* _Task requirements_: Take the records below and copy them exactly.
------
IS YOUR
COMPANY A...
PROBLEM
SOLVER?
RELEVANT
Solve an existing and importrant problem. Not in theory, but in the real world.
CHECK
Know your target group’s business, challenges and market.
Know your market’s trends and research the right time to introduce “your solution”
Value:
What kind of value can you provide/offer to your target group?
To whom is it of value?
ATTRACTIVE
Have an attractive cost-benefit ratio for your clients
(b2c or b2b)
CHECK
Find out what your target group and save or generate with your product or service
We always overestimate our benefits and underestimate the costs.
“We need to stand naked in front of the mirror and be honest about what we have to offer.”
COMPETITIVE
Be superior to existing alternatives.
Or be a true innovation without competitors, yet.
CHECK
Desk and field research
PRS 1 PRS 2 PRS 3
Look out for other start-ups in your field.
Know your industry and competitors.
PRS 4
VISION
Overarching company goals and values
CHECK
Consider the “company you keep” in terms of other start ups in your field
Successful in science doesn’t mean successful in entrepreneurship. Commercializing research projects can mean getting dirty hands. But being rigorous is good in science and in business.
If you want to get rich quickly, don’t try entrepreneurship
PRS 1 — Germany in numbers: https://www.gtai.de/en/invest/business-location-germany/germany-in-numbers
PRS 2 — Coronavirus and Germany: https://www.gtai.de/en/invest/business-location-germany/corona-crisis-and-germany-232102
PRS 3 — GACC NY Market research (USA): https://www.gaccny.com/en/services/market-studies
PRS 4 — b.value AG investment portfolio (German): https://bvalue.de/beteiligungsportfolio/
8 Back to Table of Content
------
* _Answer below_:
IS YOUR
COMPANY A...
PROBLEM
SOLVER?
RELEVANT
Solve an existing and importrant problem. Not in theory, but in the real world.
CHECK
Know your target group’s business, challenges and market.
Know your market’s trends and research the right time to introduce “your solution”
Value:
What kind of value can you provide/offer to your target group?
To whom is it of value?
ATTRACTIVE
Have an attractive cost-benefit ratio for your clients
(b2c or b2b)
CHECK
Find out what your target group and save or generate with your product or service
We always overestimate our benefits and underestimate the costs.
“We need to stand naked in front of the mirror and be honest about what we have to offer.”
COMPETITIVE
Be superior to existing alternatives.
Or be a true innovation without competitors, yet.
CHECK
Desk and field research
PRS 1 PRS 2 PRS 3
Look out for other start-ups in your field.
Know your industry and competitors.
PRS 4
VISION
Overarching company goals and values
CHECK
Consider the “company you keep” in terms of other start ups in your field
Successful in science doesn’t mean successful in entrepreneurship. Commercializing research projects can mean getting dirty hands. But being rigorous is good in science and in business.
If you want to get rich quickly, don’t try entrepreneurship
PRS 1 — Germany in numbers: https://www.gtai.de/en/invest/business-location-germany/germany-in-numbers
PRS 2 — Coronavirus and Germany: https://www.gtai.de/en/invest/business-location-germany/corona-crisis-and-germany-232102
PRS 3 — GACC NY Market research (USA): https://www.gaccny.com/en/services/market-studies
PRS 4 — b.value AG investment portfolio (German): https://bvalue.de/beteiligungsportfolio/
8 Back to Table of Content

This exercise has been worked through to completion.